Data provided ▸
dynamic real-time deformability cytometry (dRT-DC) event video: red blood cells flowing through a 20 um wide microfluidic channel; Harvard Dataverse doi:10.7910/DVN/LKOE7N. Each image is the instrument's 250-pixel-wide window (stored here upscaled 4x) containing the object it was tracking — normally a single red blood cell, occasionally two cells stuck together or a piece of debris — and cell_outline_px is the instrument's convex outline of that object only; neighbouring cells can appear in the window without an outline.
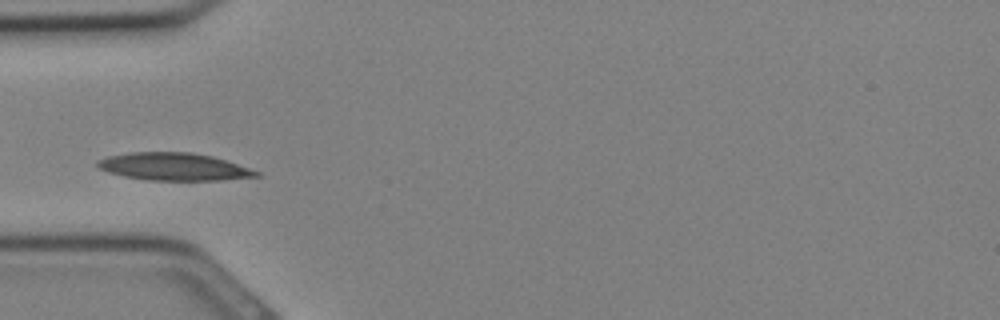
{"species": "Egyptian fruit bat (a non-hibernating species)", "species_latin": "Rousettus aegyptiacus", "temperature_condition": "cold", "stored_images_in_passage": 30, "camera_frame_rate_fps": 3000, "um_per_image_px": 0.085, "animal": {"sex": "female"}, "frame": {"image": 1, "passage_image": 8, "time_ms": 2.333, "image_size_px": [1000, 320], "cell_outline_px": [[260, 176], [224, 180], [148, 180], [124, 176], [108, 172], [96, 168], [96, 160], [108, 156], [128, 152], [192, 152], [212, 156], [260, 172]], "centroid_in_image_um": [14.72, 14.16], "position_along_channel_um": 70.3, "area_um2": 25.49}}
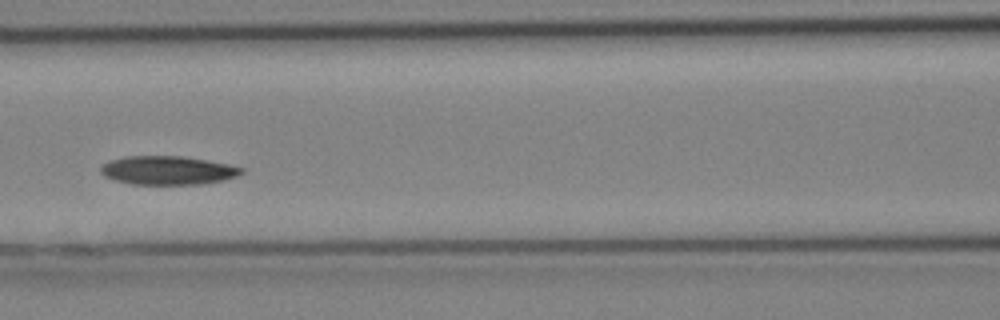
{"frame": {"image": 2, "passage_image": 12, "time_ms": 3.667, "image_size_px": [1000, 320], "cell_outline_px": [[244, 172], [236, 176], [224, 180], [204, 184], [132, 184], [116, 180], [104, 176], [100, 172], [100, 168], [104, 164], [112, 160], [124, 156], [184, 156], [228, 164], [244, 168]], "centroid_in_image_um": [14.28, 14.48], "position_along_channel_um": 152.3, "area_um2": 23.47}}
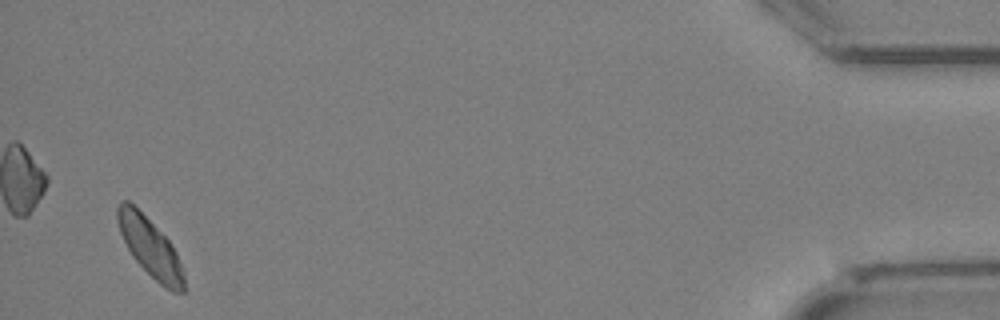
{"frame": {"image": 3, "passage_image": 29, "time_ms": 9.333, "image_size_px": [1000, 320], "cell_outline_px": [[184, 292], [172, 292], [160, 284], [132, 256], [120, 232], [116, 220], [116, 208], [124, 200], [128, 200], [168, 240], [176, 252], [184, 276]], "centroid_in_image_um": [12.74, 21.03], "position_along_channel_um": 422.5, "area_um2": 21.96}}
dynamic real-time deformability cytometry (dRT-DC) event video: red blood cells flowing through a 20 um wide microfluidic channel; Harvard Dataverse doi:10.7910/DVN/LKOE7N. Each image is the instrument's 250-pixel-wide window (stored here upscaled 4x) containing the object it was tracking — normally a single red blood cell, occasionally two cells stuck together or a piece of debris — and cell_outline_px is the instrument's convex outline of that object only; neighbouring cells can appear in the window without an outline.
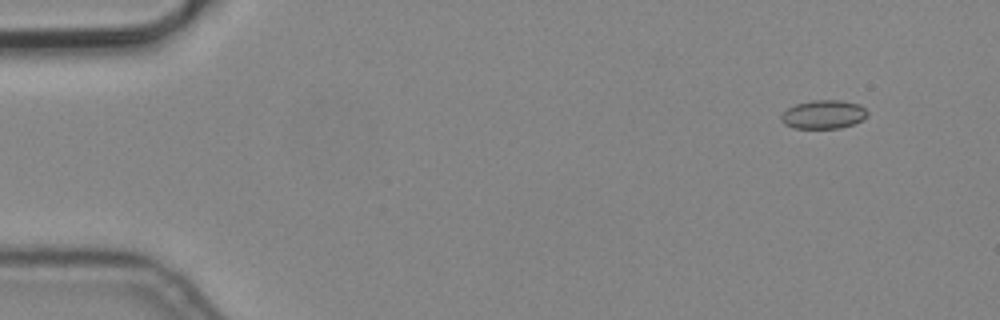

Goal of the exercise ▸ Copy all the records above exactly, but leave out the pictures.

Task answer ▸
dynamic real-time deformability cytometry (dRT-DC) event video: red blood cells flowing through a 20 um wide microfluidic channel; Harvard Dataverse doi:10.7910/DVN/LKOE7N. Each image is the instrument's 250-pixel-wide window (stored here upscaled 4x) containing the object it was tracking — normally a single red blood cell, occasionally two cells stuck together or a piece of debris — and cell_outline_px is the instrument's convex outline of that object only; neighbouring cells can appear in the window without an outline.
{"species": "Egyptian fruit bat (a non-hibernating species)", "species_latin": "Rousettus aegyptiacus", "temperature_condition": "cold", "stored_images_in_passage": 30, "camera_frame_rate_fps": 3000, "um_per_image_px": 0.085, "animal": {"sex": "female"}, "frame": {"image": 1, "passage_image": 8, "time_ms": 2.333, "image_size_px": [1000, 320], "cell_outline_px": [[260, 176], [224, 180], [148, 180], [124, 176], [108, 172], [96, 168], [96, 160], [108, 156], [128, 152], [192, 152], [212, 156], [260, 172]], "centroid_in_image_um": [14.72, 14.16], "position_along_channel_um": 70.3, "area_um2": 25.49}}
{"frame": {"image": 2, "passage_image": 12, "time_ms": 3.667, "image_size_px": [1000, 320], "cell_outline_px": [[244, 172], [236, 176], [224, 180], [204, 184], [132, 184], [116, 180], [104, 176], [100, 172], [100, 168], [104, 164], [112, 160], [124, 156], [184, 156], [228, 164], [244, 168]], "centroid_in_image_um": [14.28, 14.48], "position_along_channel_um": 152.3, "area_um2": 23.47}}
{"frame": {"image": 3, "passage_image": 29, "time_ms": 9.333, "image_size_px": [1000, 320], "cell_outline_px": [[184, 292], [172, 292], [160, 284], [132, 256], [120, 232], [116, 220], [116, 208], [124, 200], [128, 200], [168, 240], [176, 252], [184, 276]], "centroid_in_image_um": [12.74, 21.03], "position_along_channel_um": 422.5, "area_um2": 21.96}}
dynamic real-time deformability cytometry (dRT-DC) event video: red blood cells flowing through a 20 um wide microfluidic channel; Harvard Dataverse doi:10.7910/DVN/LKOE7N. Each image is the instrument's 250-pixel-wide window (stored here upscaled 4x) containing the object it was tracking — normally a single red blood cell, occasionally two cells stuck together or a piece of debris — and cell_outline_px is the instrument's convex outline of that object only; neighbouring cells can appear in the window without an outline.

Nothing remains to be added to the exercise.